Leading off is the title piece, Ten Year Night, a straight-out love song about a memorable time together. Though the arrangement is about as close to clichéd as this CD comes, the song is a fine piece of writing. <<>>
One of the more upbeat and electric songs also features some of the album's best lyrics. End of the Day examines the issue of living with your conscience, after you make your choices in life. <<>>
Another gem is One Good Reason, with a slightly-country influenced but haunting musical setting. Richard Shindell helps with the backing vocals in this frank song about alcoholism. <<>>
Among the most appealing pieces is Promise Me a seemingly autobiographical song of a happily married itinerant musician who spends too much time on the road and away from home. <<>>
According to a press release from the record company, Turn the Lights Back On is about therapy, and presumably about a practitioner who goes over the line. But it could also apply to a relationship in which one person realizes that she is being taken advantage of. The musical setting is appropriately rocky. <<>>
Another difficult issue is taken up in For Once In Your Life about estranged family members. Ms. Kaplansky performs the song solo. <<>>
The one cover on the album is a Steve Earle song, Somewhere Out There. The arrangement takes an appropriately country-rock direction. The song is a good one, but falls a bit short of this CD's original material. <<>>
The album end with A Child's Hands, the closest thing to a disappointment. The worthwhile song ends up being a rather overproduced compared to the rest of the CD. <<>>
Lucy Kaplansky's new third album under her own name Ten Year Night is her best yet. With a greater proportion of original material than her previous recordings, it shows her ability as a fine songwriter, as well her strength as a singer for which she is so well-known especially in the New Folk music community. With blue-chip musicians on the session, the CD features very tasteful backing that in almost all cases really enhances the songs, rather than just providing a bigger sound. And even though there have been a lot of recent records with a basically similar sound in the prolific field of contemporary singer-songwriters, Ten Year Night gets just about everything right, and stands up well to repeated listenings.

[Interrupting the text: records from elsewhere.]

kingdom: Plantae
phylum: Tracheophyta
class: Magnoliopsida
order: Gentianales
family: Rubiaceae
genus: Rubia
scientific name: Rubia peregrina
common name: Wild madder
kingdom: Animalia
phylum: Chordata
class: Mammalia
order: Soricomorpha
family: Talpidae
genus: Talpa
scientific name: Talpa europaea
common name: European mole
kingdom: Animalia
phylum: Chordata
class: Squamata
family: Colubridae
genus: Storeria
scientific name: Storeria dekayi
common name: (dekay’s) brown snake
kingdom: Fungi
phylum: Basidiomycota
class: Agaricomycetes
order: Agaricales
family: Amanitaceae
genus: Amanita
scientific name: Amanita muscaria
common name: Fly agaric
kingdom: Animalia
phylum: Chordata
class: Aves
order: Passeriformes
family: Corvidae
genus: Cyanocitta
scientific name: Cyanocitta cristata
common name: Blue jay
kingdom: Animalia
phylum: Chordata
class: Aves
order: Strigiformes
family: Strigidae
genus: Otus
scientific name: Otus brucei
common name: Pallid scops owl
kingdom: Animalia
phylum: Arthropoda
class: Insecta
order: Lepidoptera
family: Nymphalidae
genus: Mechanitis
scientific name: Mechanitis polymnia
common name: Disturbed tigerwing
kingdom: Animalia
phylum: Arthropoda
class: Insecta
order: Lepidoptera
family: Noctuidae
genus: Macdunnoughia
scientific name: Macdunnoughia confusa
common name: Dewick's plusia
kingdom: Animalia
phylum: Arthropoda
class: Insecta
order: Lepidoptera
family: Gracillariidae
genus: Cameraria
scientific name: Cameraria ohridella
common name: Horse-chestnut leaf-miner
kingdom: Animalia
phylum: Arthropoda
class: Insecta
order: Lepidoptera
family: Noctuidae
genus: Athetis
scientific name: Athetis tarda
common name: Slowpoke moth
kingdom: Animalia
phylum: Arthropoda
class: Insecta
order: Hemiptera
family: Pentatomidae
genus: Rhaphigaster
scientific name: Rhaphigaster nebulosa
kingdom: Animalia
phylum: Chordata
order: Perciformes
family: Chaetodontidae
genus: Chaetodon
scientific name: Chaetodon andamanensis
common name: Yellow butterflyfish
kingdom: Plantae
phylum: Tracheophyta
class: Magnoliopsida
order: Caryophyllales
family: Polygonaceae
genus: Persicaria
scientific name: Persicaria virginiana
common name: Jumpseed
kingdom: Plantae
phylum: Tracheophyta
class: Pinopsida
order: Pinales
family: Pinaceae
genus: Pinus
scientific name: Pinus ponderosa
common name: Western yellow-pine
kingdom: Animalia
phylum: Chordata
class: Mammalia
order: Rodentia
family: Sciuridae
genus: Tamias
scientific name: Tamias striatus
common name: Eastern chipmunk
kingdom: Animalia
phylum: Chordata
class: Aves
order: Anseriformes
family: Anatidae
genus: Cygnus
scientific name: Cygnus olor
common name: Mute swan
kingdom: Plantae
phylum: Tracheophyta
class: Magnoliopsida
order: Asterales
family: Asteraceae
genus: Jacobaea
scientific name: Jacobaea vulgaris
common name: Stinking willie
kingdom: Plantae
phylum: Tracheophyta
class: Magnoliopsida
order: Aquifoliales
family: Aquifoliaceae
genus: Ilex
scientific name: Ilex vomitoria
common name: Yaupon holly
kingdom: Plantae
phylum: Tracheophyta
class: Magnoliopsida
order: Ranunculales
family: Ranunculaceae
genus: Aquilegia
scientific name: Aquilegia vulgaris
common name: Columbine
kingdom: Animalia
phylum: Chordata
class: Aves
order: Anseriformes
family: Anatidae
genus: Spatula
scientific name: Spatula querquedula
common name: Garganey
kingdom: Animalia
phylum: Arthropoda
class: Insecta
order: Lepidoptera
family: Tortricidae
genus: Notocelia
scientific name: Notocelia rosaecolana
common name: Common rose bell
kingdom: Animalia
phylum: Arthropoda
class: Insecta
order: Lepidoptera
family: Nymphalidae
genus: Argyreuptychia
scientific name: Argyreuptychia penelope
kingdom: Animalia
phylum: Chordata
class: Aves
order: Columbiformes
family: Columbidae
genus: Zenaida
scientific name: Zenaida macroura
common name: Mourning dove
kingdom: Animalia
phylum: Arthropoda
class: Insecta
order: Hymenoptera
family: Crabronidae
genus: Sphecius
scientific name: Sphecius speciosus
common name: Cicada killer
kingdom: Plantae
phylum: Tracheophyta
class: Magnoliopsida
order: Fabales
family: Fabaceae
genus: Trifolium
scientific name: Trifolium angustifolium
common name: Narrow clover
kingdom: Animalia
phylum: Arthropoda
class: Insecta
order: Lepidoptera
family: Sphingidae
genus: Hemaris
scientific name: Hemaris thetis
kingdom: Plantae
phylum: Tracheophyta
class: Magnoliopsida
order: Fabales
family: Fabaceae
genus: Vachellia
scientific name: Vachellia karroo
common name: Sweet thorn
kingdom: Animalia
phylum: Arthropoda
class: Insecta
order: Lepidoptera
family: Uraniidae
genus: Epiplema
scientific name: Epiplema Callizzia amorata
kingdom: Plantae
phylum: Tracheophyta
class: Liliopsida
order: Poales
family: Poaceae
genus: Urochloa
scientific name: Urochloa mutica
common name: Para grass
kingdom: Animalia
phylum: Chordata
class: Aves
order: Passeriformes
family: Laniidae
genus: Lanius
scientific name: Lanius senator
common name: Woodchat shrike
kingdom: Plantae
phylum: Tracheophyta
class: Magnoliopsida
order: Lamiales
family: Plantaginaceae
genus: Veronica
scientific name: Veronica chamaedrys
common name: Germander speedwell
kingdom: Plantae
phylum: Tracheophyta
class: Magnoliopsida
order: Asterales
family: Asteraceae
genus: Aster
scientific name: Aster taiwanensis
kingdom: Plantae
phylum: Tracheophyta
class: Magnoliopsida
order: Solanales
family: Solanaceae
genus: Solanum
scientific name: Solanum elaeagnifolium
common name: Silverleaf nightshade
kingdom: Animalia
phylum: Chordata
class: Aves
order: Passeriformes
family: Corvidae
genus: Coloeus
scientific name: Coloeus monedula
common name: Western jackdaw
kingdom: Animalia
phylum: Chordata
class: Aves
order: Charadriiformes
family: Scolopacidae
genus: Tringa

Sonically, the album is likewise generally a class act. Ms. Kaplansky's vocals are an auditory delight, and the sonic clarity in the mix is very commendable. But as is depressingly common on CDs these days, in the interests of competitive loudness, the dynamic range was compressed, and consequently a degree of airiness and life was lost from the recording.
While Dr. Lucy Kaplansy may have given up a practice as a clinical psychologist to pursue her music full-time, she may well be having as at least as healthy an effect on those people who hear this wonderful much-in-demand singer, and now increasingly notable songwriter.